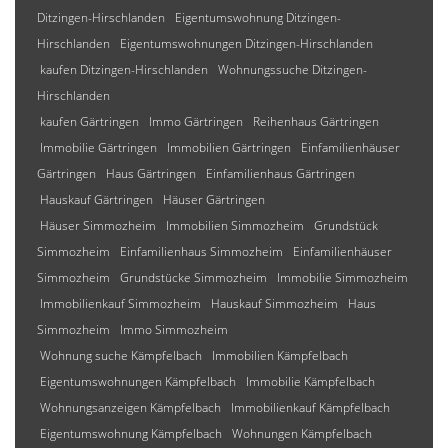
Ditzingen-Hirschlanden
Eigentumswohnung Ditzingen-
Hirschlanden
Eigentumswohnungen Ditzingen-Hirschlanden
kaufen Ditzingen-Hirschlanden
Wohnungssuche Ditzingen-
Hirschlanden
kaufen Gärtringen
Immo Gärtringen
Reihenhaus Gärtringen
Immobilie Gärtringen
Immobilien Gärtringen
Einfamilienhäuser
Gärtringen
Haus Gärtringen
Einfamilienhaus Gärtringen
Hauskauf Gärtringen
Häuser Gärtringen
Häuser Simmozheim
Immobilien Simmozheim
Grundstück
Simmozheim
Einfamilienhaus Simmozheim
Einfamilienhäuser
Simmozheim
Grundstücke Simmozheim
Immobilie Simmozheim
Immobilienkauf Simmozheim
Hauskauf Simmozheim
Haus
Simmozheim
Immo Simmozheim
Wohnung suche Kämpfelbach
Immobilien Kämpfelbach
Eigentumswohnungen Kämpfelbach
Immobilie Kämpfelbach
Wohnungsanzeigen Kämpfelbach
Immobilienkauf Kämpfelbach
Eigentumswohnung Kämpfelbach
Wohnungen Kämpfelbach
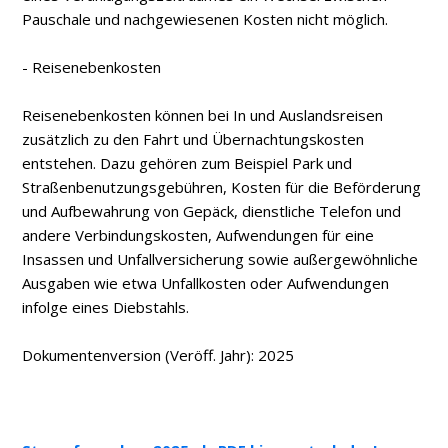
Pauschale und nachgewiesenen Kosten nicht möglich.
- Reisenebenkosten
Reisenebenkosten können bei In­ und Auslandsreisen
zusätzlich zu den Fahrt­ und Übernachtungskosten
entstehen. Dazu gehören zum Beispiel Park­ und
Straßenbenutzungsgebühren, Kosten für die Beförderung
und Aufbewahrung von Gepäck, dienstliche Telefon­ und
andere Verbindungskosten, Aufwendungen für eine
Insassen­ und Unfallversicherung sowie außergewöhnliche
Ausgaben wie etwa Unfallkosten oder Aufwendungen
infolge eines Diebstahls.
Dokumentenversion (Veröff. Jahr): 2025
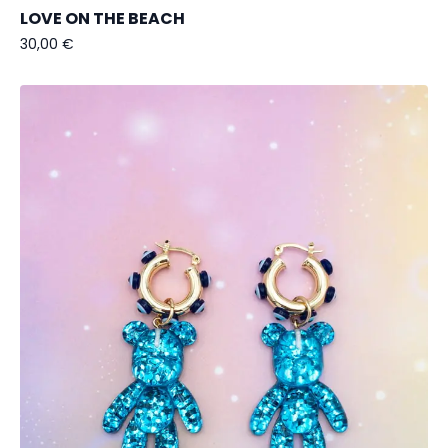
LOVE ON THE BEACH
30,00
€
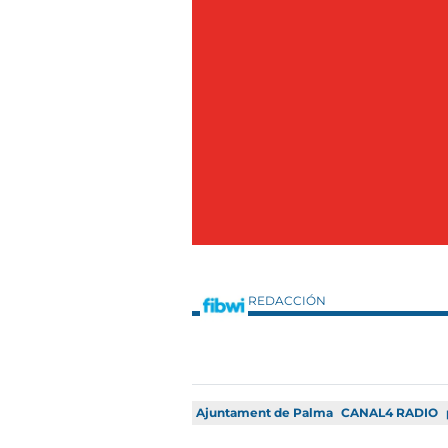
REDACCIÓN
Ajuntament de Palma
CANAL4 RADIO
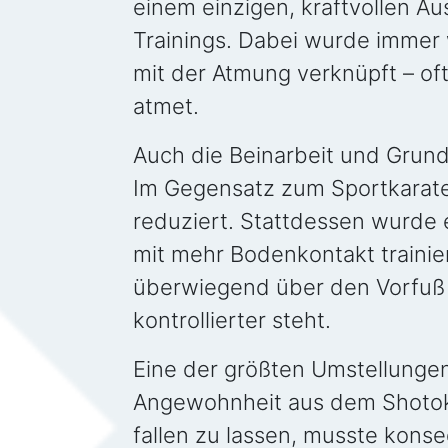
einem einzigen, kraftvollen A
Trainings. Dabei wurde immer w
mit der Atmung verknüpft – oft
atmet.
Auch die Beinarbeit und Grun
Im Gegensatz zum Sportkarat
reduziert. Stattdessen wurde 
mit mehr Bodenkontakt trainier
überwiegend über den Vorfuß 
kontrollierter steht.
Eine der größten Umstellungen
Angewohnheit aus dem Shotoka
fallen zu lassen, musste konse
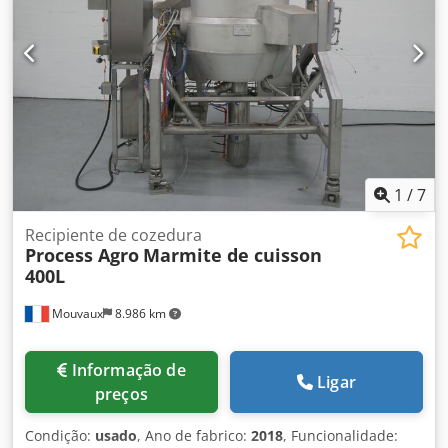
1
/
7
Recipiente de cozedura
Process Agro
Marmite de cuisson
400L
Mouvaux
8.986 km
Informação de
Ligar
preços
Condição:
usado
, Ano de fabrico:
2018
, Funcionalidade:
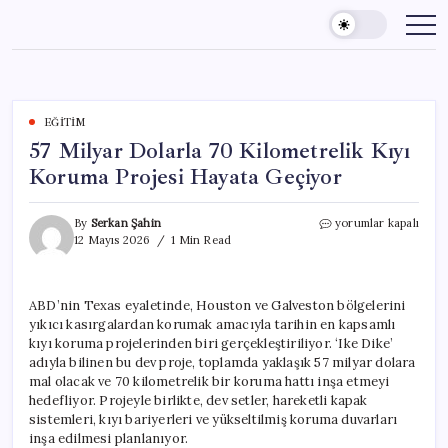
Skip
to
content
EĞITIM
57 Milyar Dolarla 70 Kilometrelik Kıyı
Koruma Projesi Hayata Geçiyor
57
By
Serkan Şahin
yorumlar kapalı
Milyar
12 Mayıs 2026
1 Min Read
Dolarla
70
Kilometrelik
ABD’nin Texas eyaletinde, Houston ve Galveston bölgelerini
Kıyı
yıkıcı kasırgalardan korumak amacıyla tarihin en kapsamlı
Koruma
Projesi
kıyı koruma projelerinden biri gerçekleştiriliyor. ‘Ike Dike’
Hayata
adıyla bilinen bu dev proje, toplamda yaklaşık 57 milyar dolara
Geçiyor
mal olacak ve 70 kilometrelik bir koruma hattı inşa etmeyi
için
hedefliyor. Projeyle birlikte, dev setler, hareketli kapak
sistemleri, kıyı bariyerleri ve yükseltilmiş koruma duvarları
inşa edilmesi planlanıyor.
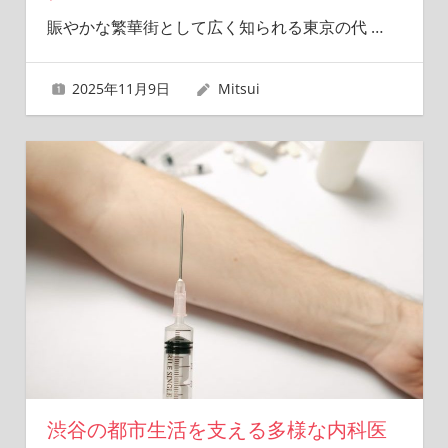
賑やかな繁華街として広く知られる東京の代
…
2025年11月9日
Mitsui
渋谷の都市生活を支える多様な内科医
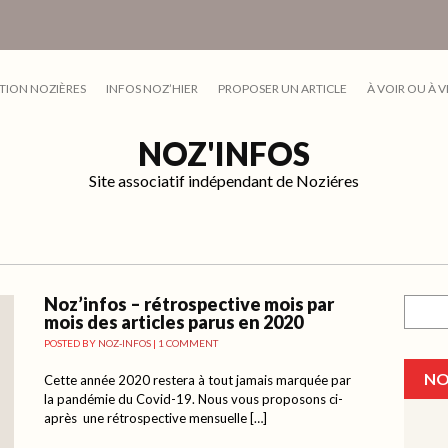
TION NOZIÈRES
INFOS NOZ’HIER
PROPOSER UN ARTICLE
À VOIR OU À V
NOZ'INFOS
Site associatif indépendant de Noziéres
Noz’infos – rétrospective mois par
Recher
mois des articles parus en 2020
POSTED BY
NOZ-INFOS
|
1 COMMENT
NO
Cette année 2020 restera à tout jamais marquée par
la pandémie du Covid-19. Nous vous proposons ci-
après une rétrospective mensuelle […]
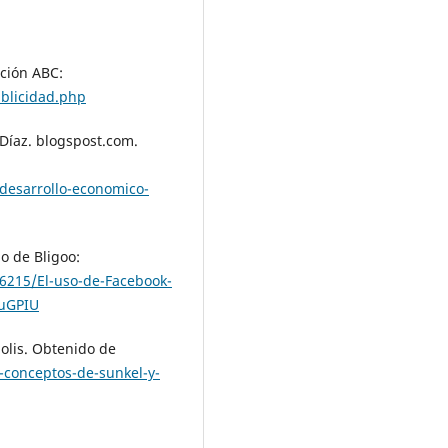
ición ABC:
blicidad.php
 Díaz. blogspost.com.
/desarrollo-economico-
o de Bligoo:
6215/El-uso-de-Facebook-
DuGPIU
polis. Obtenido de
-conceptos-de-sunkel-y-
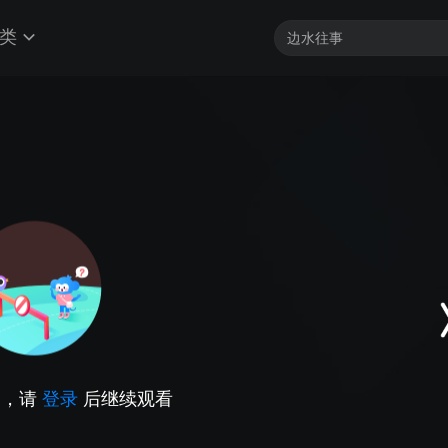
类
因，请
登录
后继续观看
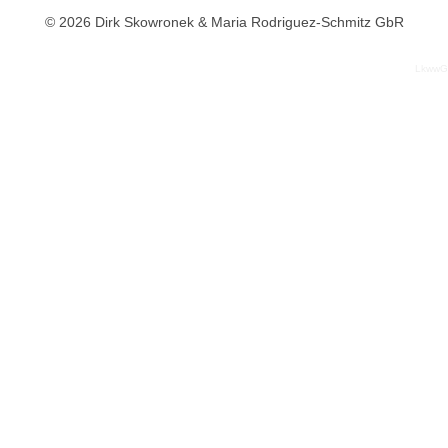
© 2026 Dirk Skowronek & Maria Rodriguez-Schmitz GbR
LkwwG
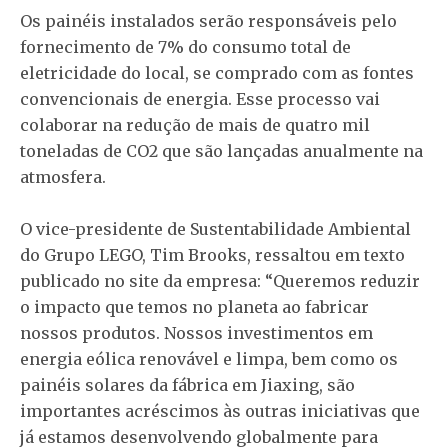
Os painéis instalados serão responsáveis pelo
fornecimento de 7% do consumo total de
eletricidade do local, se comprado com as fontes
convencionais de energia. Esse processo vai
colaborar na redução de mais de quatro mil
toneladas de CO2 que são lançadas anualmente na
atmosfera.
O vice-presidente de Sustentabilidade Ambiental
do Grupo LEGO, Tim Brooks, ressaltou em texto
publicado no site da empresa: “Queremos reduzir
o impacto que temos no planeta ao fabricar
nossos produtos. Nossos investimentos em
energia eólica renovável e limpa, bem como os
painéis solares da fábrica em Jiaxing, são
importantes acréscimos às outras iniciativas que
já estamos desenvolvendo globalmente para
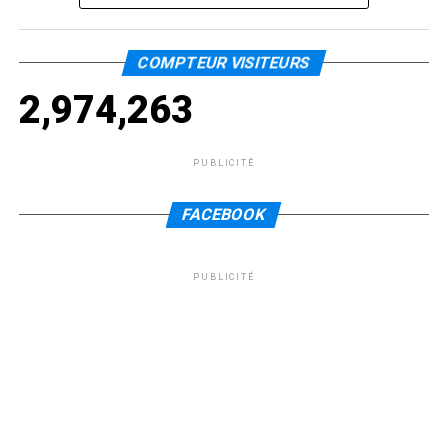
COMPTEUR VISITEURS
2,974,263
PUBLICITÉ
FACEBOOK
PUBLICITÉ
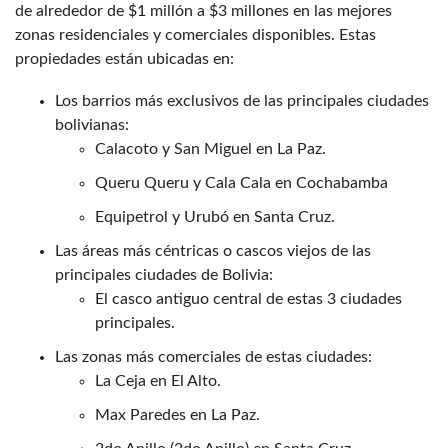
de alrededor de $1 millón a $3 millones en las mejores
zonas residenciales y comerciales disponibles. Estas
propiedades están ubicadas en:
Los barrios más exclusivos de las principales ciudades
bolivianas:
Calacoto y San Miguel en La Paz.
Queru Queru y Cala Cala en Cochabamba
Equipetrol y Urubó en Santa Cruz.
Las áreas más céntricas o cascos viejos de las
principales ciudades de Bolivia:
El casco antiguo central de estas 3 ciudades
principales.
Las zonas más comerciales de estas ciudades:
La Ceja en El Alto.
Max Paredes en La Paz.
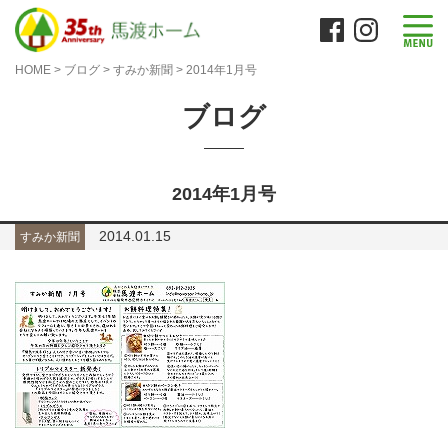
HOME
>
ブログ
>
すみか新聞
>
2014年1月号
ブログ
2014年1月号
2014.01.15
すみか新聞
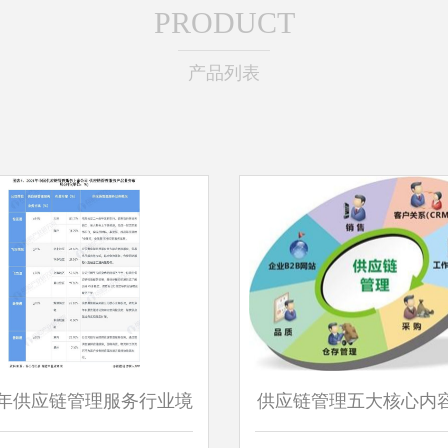
PRODUCT
产品列表
22年供应链管理服务行业境
供应链管理五大核心内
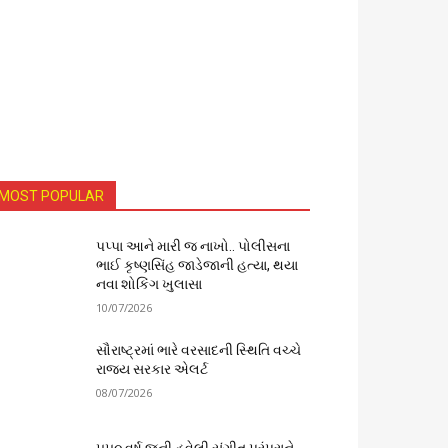
MOST POPULAR
પપ્પા આને મારી જ નાખો.. પોલીસના
ભાઈ કૃષ્ણસિંહ જાડેજાની હત્યા, થયા
નવા શોકિંગ ખુલાસા
10/07/2026
સૌરાષ્ટ્રમાં ભારે વરસાદની સ્થિતિ વચ્ચે
રાજ્ય સરકાર એલર્ટ
08/07/2026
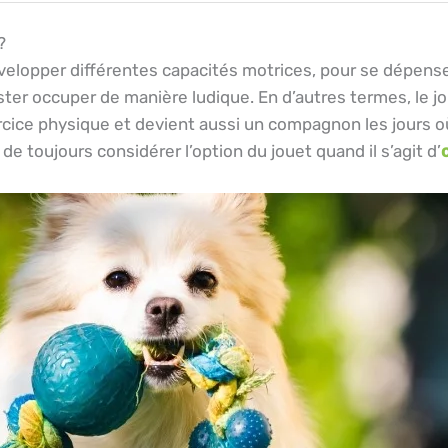
?
velopper différentes capacités motrices, pour se dépenser
ester occuper de manière ludique. En d’autres termes, le j
rcice physique et devient aussi un compagnon les jours où
e toujours considérer l’option du jouet quand il s’agit d’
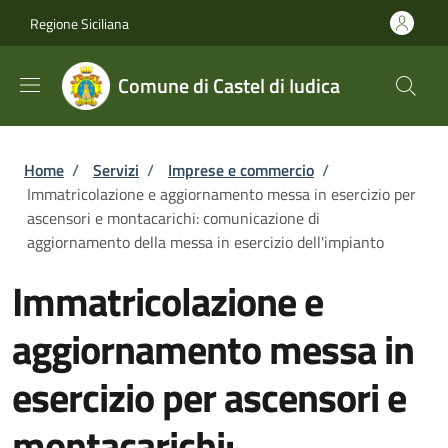
Salta al contenuto principale
Skip to footer content
Regione Siciliana
Comune di Castel di Iudica
Briciole di pane
Home
/
Servizi
/
Imprese e commercio
/
Immatricolazione e aggiornamento messa in esercizio per
ascensori e montacarichi: comunicazione di
aggiornamento della messa in esercizio dell'impianto
Immatricolazione e
aggiornamento messa in
esercizio per ascensori e
montacarichi:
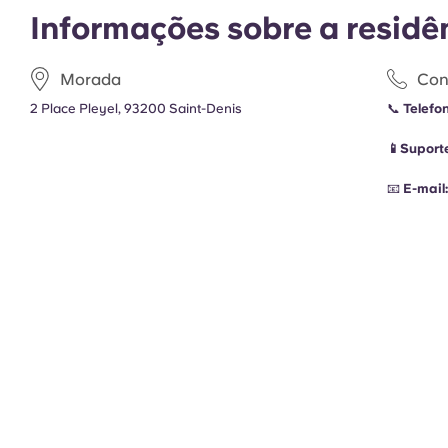
Informações sobre a residê
Morada
Con
2 Place Pleyel, 93200 Saint-Denis
📞
Telefo
📱Suport
📧
E-mail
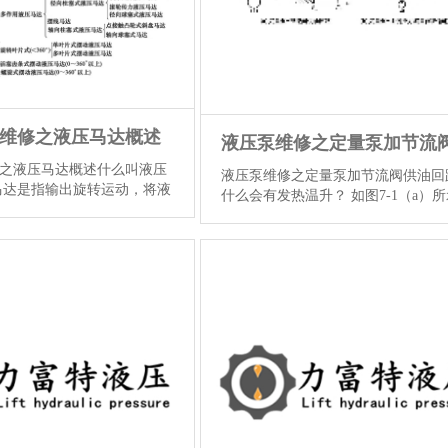
维修之液压马达概述
之液压马达概述什么叫液压
液压泵维修之定量泵加节流阀供油回
马达是指输出旋转运动，将液
什么会有发热温升？ 如图7-1（a）
压能转变为机械能的装置。
这种回路损失的能量为：ΔN=pPQP-
应用于注塑机械、船舶等设
pLQL（溢流阀损失），因而效率不
马达有哪些种类？ ①液压马
容易产生发热温升的故障。要解决故
速分，有高速和低速两大
可采用图7-1（b）的“定量泵+比例压
于500r/min的属于高速液
量阀（PQ阀）”供油回路，根据系统
低于500r/min的...
【详
需要，匹配设定PQ阀中两比例电...
情】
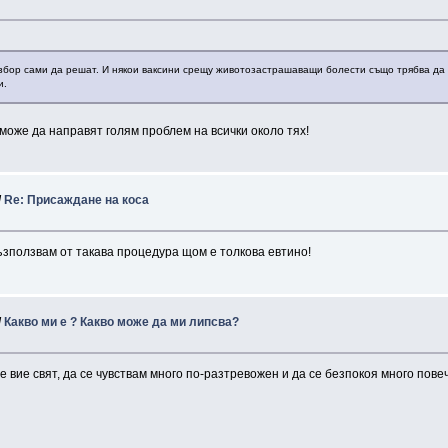
 избор сами да решат. И някои ваксини срещу животозастрашаващи болести също трябва да 
и.
 може да направят голям проблем на всички около тях!
/
Re: Присаждане на коса
ъзползвам от такава процедура щом е толкова евтино!
/
Какво ми е ? Какво може да ми липсва?
се вие свят, да се чувствам много по-разтревожен и да се безпокоя много пов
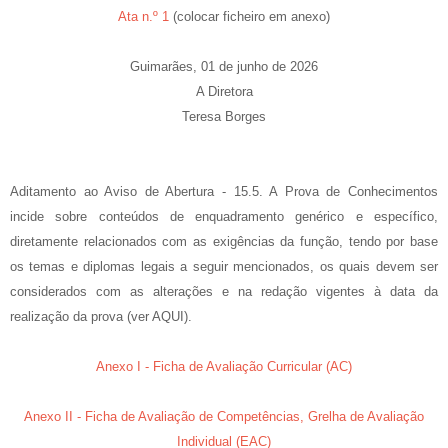
Ata n.º 1
(colocar ficheiro em anexo)
Guimarães, 01 de junho de 2026
A Diretora
Teresa Borges
Aditamento ao Aviso de Abertura - 15.5. A Prova de Conhecimentos
incide sobre conteúdos de enquadramento genérico e específico,
diretamente relacionados com as exigências da função, tendo por base
os temas e diplomas legais a seguir mencionados, os quais devem ser
considerados com as alterações e na redação vigentes à data da
realização da prova (ver AQUI).
Anexo I - Ficha de Avaliação Curricular (AC)
Anexo II - Ficha de Avaliação de Competências, Grelha de Avaliação
Individual (EAC)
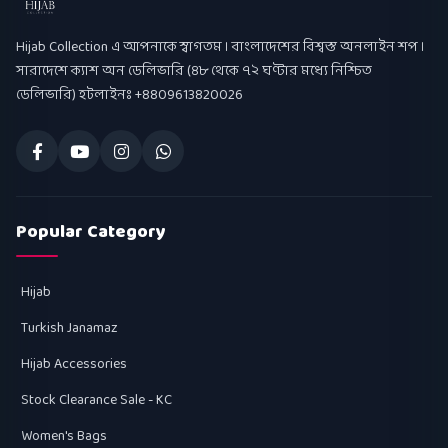
Hijab Collection
Hijab Collection এ আপনাকে স্বাগতম । বাংলাদেশের বিশ্বস্ত অনলাইন শপ ।
সারাদেশে ক্যাশ অন ডেলিভারি (৪৮ থেকে ৭২ ঘণ্টার মধ্যে নিশ্চিত
ডেলিভারি) হটলাইনঃ +8809613820026
Popular Category
Hijab
Turkish Janamaz
Hijab Accessories
Stock Clearance Sale - KC
Women's Bags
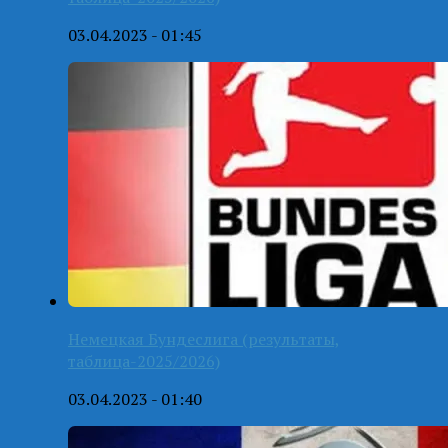
03.04.2023 - 01:45
Немецкая Бундеслига (результаты,
таблица-2025/2026)
03.04.2023 - 01:40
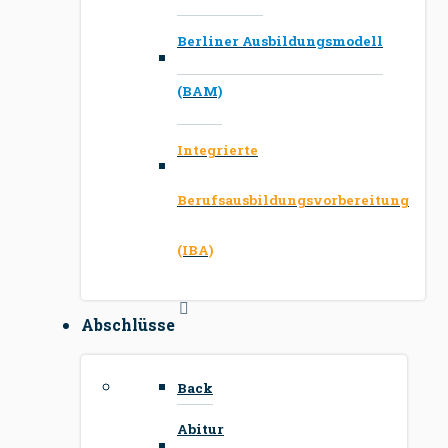
Berliner Ausbildungsmodell
(BAM)
Integrierte
Berufsausbildungsvorbereitung
(IBA)
Abschlüsse
Back
Abitur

WHAT IS EXPECTED — Print the lines verbatim, beginning with the line containing "Pauschale und nachgewiesenen" and continuing through the line containing "fallen zu lassen, musste konse", both included. Omit the pictures from the answer.

WRITTEN SOLUTION —
Pauschale und nachgewiesenen Kosten nicht möglich.
- Reisenebenkosten
Reisenebenkosten können bei In­ und Auslandsreisen
zusätzlich zu den Fahrt­ und Übernachtungskosten
entstehen. Dazu gehören zum Beispiel Park­ und
Straßenbenutzungsgebühren, Kosten für die Beförderung
und Aufbewahrung von Gepäck, dienstliche Telefon­ und
andere Verbindungskosten, Aufwendungen für eine
Insassen­ und Unfallversicherung sowie außergewöhnliche
Ausgaben wie etwa Unfallkosten oder Aufwendungen
infolge eines Diebstahls.
Dokumentenversion (Veröff. Jahr): 2025
LOVE ON THE BEACH
30,00
€
REDACCIÓN
Ajuntament de Palma
CANAL4 RADIO
einem einzigen, kraftvollen A
Trainings. Dabei wurde immer w
mit der Atmung verknüpft – oft
atmet.
Auch die Beinarbeit und Grun
Im Gegensatz zum Sportkarat
reduziert. Stattdessen wurde 
mit mehr Bodenkontakt trainier
überwiegend über den Vorfuß 
kontrollierter steht.
Eine der größten Umstellungen
Angewohnheit aus dem Shotoka
fallen zu lassen, musste konse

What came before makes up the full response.